GDC gave Wang the opportunity to build a career on two things she enjoyed, cinema and technology, but it was a third element, the people, that would keep her at the company for almost 15 years, first as senior sales executive, then director of sales, V.P. of sales, EVP, and—since January 2022—president of GDC Technology USA. It’s a “people business,” she says, one in which she’s spent time, energy, and heart building relationships with customers and colleagues. “It’s fun to work in a positive company culture. The entire team and I work hard to build relationships and solve any challenges. It’s enjoyable work in a happy work environment.”
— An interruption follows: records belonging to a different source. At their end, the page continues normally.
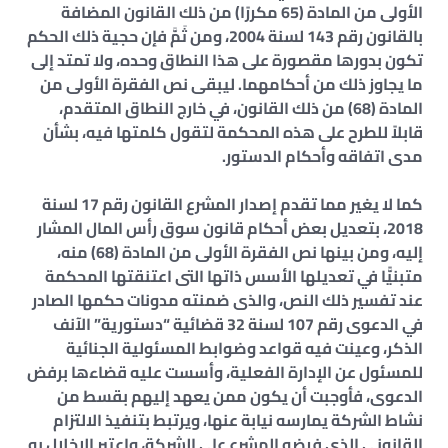
الأولى من المادة (65 مكررًا) من ذلك القانون المضافة
بالقانون رقم 143 لسنة 2004، ومن ثَمَّ فإن حجية ذلك الحكم
تكون بدورها مقصورة على هذا النطاق وحده، ولا تمتد إلى
ما يجاوز ذلك من أحكامهما. ليبقى نص الفقرة الأولى من
المادة (68) من ذلك القانون، في خارج النطاق المتقدم،
قابلاً للطرح على هذه المحكمة لتقول كلمتها فيه، بشأن
مدى اتفاقه وأحكام الدستور.
كما لا يغير مما تقدم إصدار المشرع القانون رقم 17 لسنة
2018، بتعديل بعض أحكام قانون سوق رأس المال المشار
إليه، ومن بينها نص الفقرة الأولى من المادة (68) منه،
متبنيًّا في تعديلها الأسس ذاتها التى اعتنقتها المحكمة
عند تفسير ذلك النص، والذى ضمنته مدونات حكمها الصادر
في الدعوى رقم 107 لسنة 32 قضائية “دستورية” الآنف
الذكر، وعينت فيه قواعد وضوابط المسئولية الجنائية
للمسئول عن الإدارة الفعلية، وأسست عليه قضاءها برفض
الدعوى، فأوجبت أن يكون ممن يعهد إليهم بقسط من
نشاط الشركة يمارسه نيابة عنها، ويرتبط بتنفيذ الالتزام
القانوني الذى فرضه المشرع على الشركة، واعتبر الإخلال به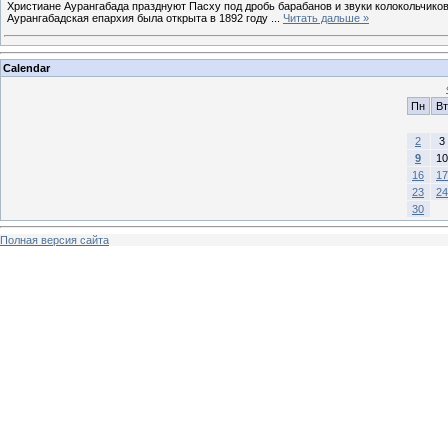
Христиане Аурангабада празднуют Пасху под дробь барабанов и звуки колокольчиков
Аурангабадская епархия была открыта в 1892 году
...
Читать дальше »
Calendar
Пн
Вт
2
3
9
10
16
17
23
24
30
Полная версия сайта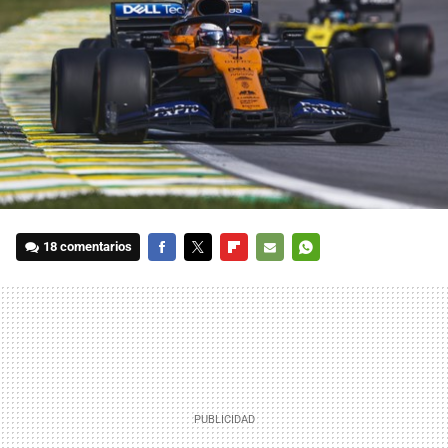
18 comentarios
FACEBOOK
TWITTER
FLIPBOARD
E-
WHATSAPP
MAIL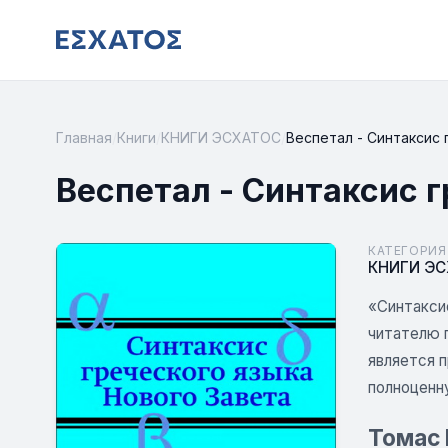
Главная
/
Книги
/
КНИГИ ЭСХАТОС
/
Веспетал - Синтаксис 
Веспетал - Синтаксис г
КАТЕГОРИЯ
КНИГИ Э
«Синтакси
читателю 
является 
полноценн
Томас 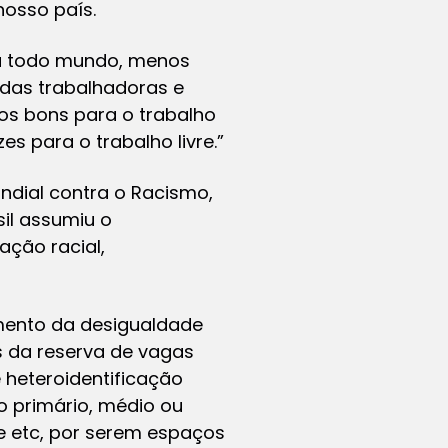
osso país.
ara todo mundo, menos
das trabalhadoras e
dos bons para o trabalho
s para o trabalho livre.”
ndial contra o Racismo,
sil assumiu o
ação racial,
amento da desigualdade
és da reserva de vagas
heteroidentificação
o primário, médio ou
e etc, por serem espaços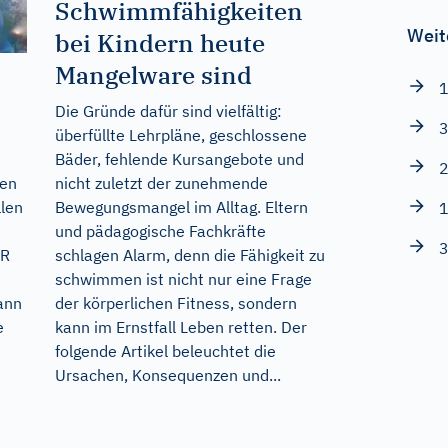
Schwimmfähigkeiten
Weit
bei Kindern heute
Mangelware sind
1
Die Gründe dafür sind vielfältig:
3
überfüllte Lehrpläne, geschlossene
Bäder, fehlende Kursangebote und
2
nicht zuletzt der zunehmende
gen
Bewegungsmangel im Alltag. Eltern
llen
1
und pädagogische Fachkräfte
3
schlagen Alarm, denn die Fähigkeit zu
ER
schwimmen ist nicht nur eine Frage
der körperlichen Fitness, sondern
ann
kann im Ernstfall Leben retten. Der
e
folgende Artikel beleuchtet die
Ursachen, Konsequenzen und...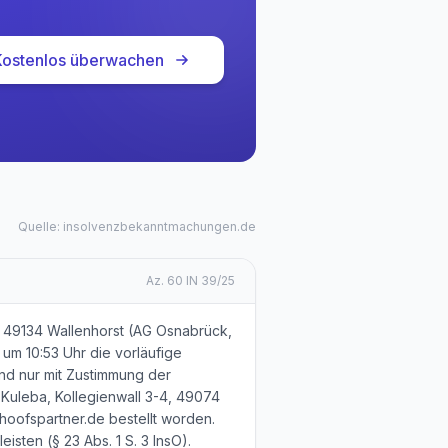
Kostenlos überwachen
Quelle: insolvenzbekanntmachungen.de
Az.
60 IN 39/25
 49134 Wallenhorst (AG Osnabrück,
 um 10:53 Uhr die vorläufige
nd nur mit Zustimmung der
 Kuleba, Kollegienwall 3-4, 49074
hoofspartner.de bestellt worden.
sten (§ 23 Abs. 1 S. 3 InsO).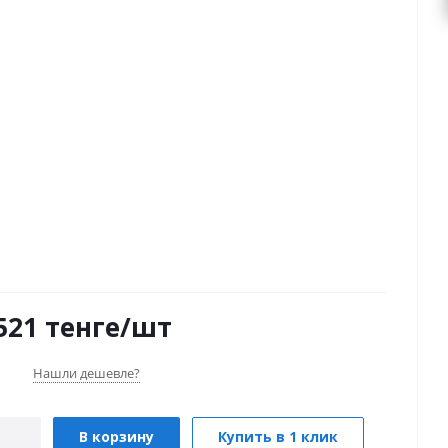
521
тенге
/шт
Нашли дешевле?
В корзину
Купить в 1 клик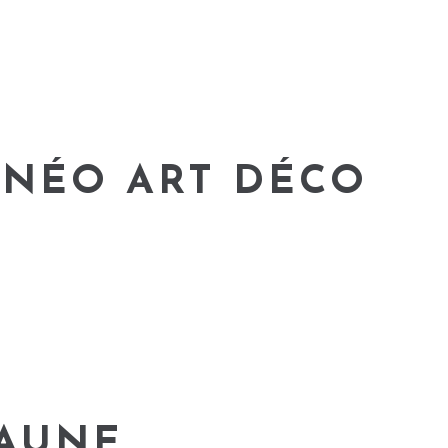
 NÉO ART DÉCO
JAUNE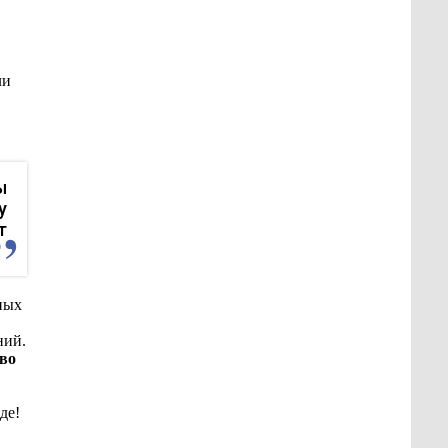
ли
ы
у
т
чных
ний.
во
де!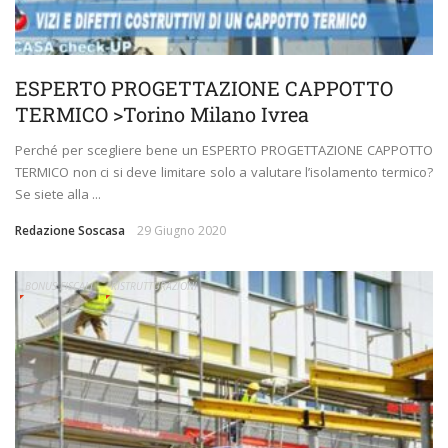
ESPERTO PROGETTAZIONE CAPPOTTO
TERMICO >Torino Milano Ivrea
Perché per scegliere bene un ESPERTO PROGETTAZIONE CAPPOTTO
TERMICO non ci si deve limitare solo a valutare l’isolamento termico?
Se siete alla ...
Redazione Soscasa
29 Giugno 2020
BONUS FISCALI
RISTRUTTURAZIONI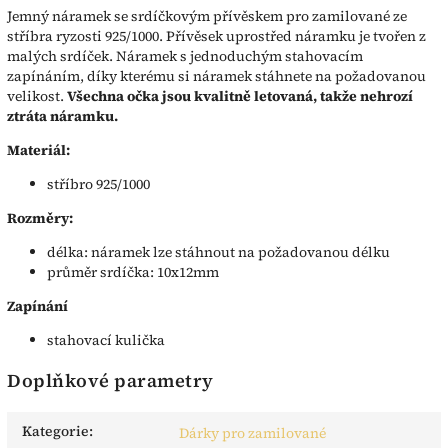
Jemný náramek se srdíčkovým přívěskem pro zamilované ze
stříbra ryzosti 925/1000. Přívěsek uprostřed náramku je tvořen z
malých srdíček. Náramek s jednoduchým stahovacím
zapínáním, díky kterému si náramek stáhnete na požadovanou
velikost.
Všechna očka jsou kvalitně letovaná, takže nehrozí
ztráta náramku.
Materiál:
stříbro 925/1000
Rozměry:
délka: náramek lze stáhnout na požadovanou délku
průměr srdíčka: 10x12mm
Zapínání
stahovací kulička
Doplňkové parametry
Kategorie
:
Dárky pro zamilované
The foundation of those relationships, Wang explains, is avoiding the hard sell. Your message to customers must be clear and convincing, “but a convincing message doesn’t mean you really push what you want to sell. More importantly, you want to understand what your customer needs and be there to provide a solution. Help them, instead of trying to sell them something.” This philosophy has helped GDC attain the second biggest market share in the domestic marketplace—30 percent, translating to roughly 13,000 screens—for digital servers in North America.

Starting in March 2020, what Wang’s customers have needed, for the most part, was help maintaining their equipment, some of it purchased during the digital conversion boom and over a decade old. Now, three years later, Wang sees “the second wave of replacement getting started.” AMC Theatres and Cinemark, for example, are both embarking on a sweeping transition to laser projection across their locations. GDC, meanwhile, has been consistently developing new products and honing existing ones, a lineup that now includes media servers, cinema software solutions, cinema storage, cinema audio, and a small-form projector that can be installed directly in the auditorium, without the need for a booth or a hush box. That ties in nicely with another GDC initiative, GoGoCinema, which builds on the minitheater and private rental concepts to allow moviegoers to program and schedule their own screenings. GDC’s U.S. team has also expanded, with its initial group of three now including sales and marketing, technical support, customer service, production, purchasing, accounting, and logistics teams. As president of GDC Technology USA, Wang manages and organizes those teams into a cohesive whole. “[No] business can be successful only relying on one particular person.”

Fifteen years since Wang officially stepped onto the cinema stage, she says she has no thoughts of leaving the industry. For Wang, her time at GDC has not been just a job or a career. “It’s like growing your favorite plant, she says. “You want to continue to water and fertilize it. After all, you’ve cared for it for 15 years and want it to grow and bloom every year.”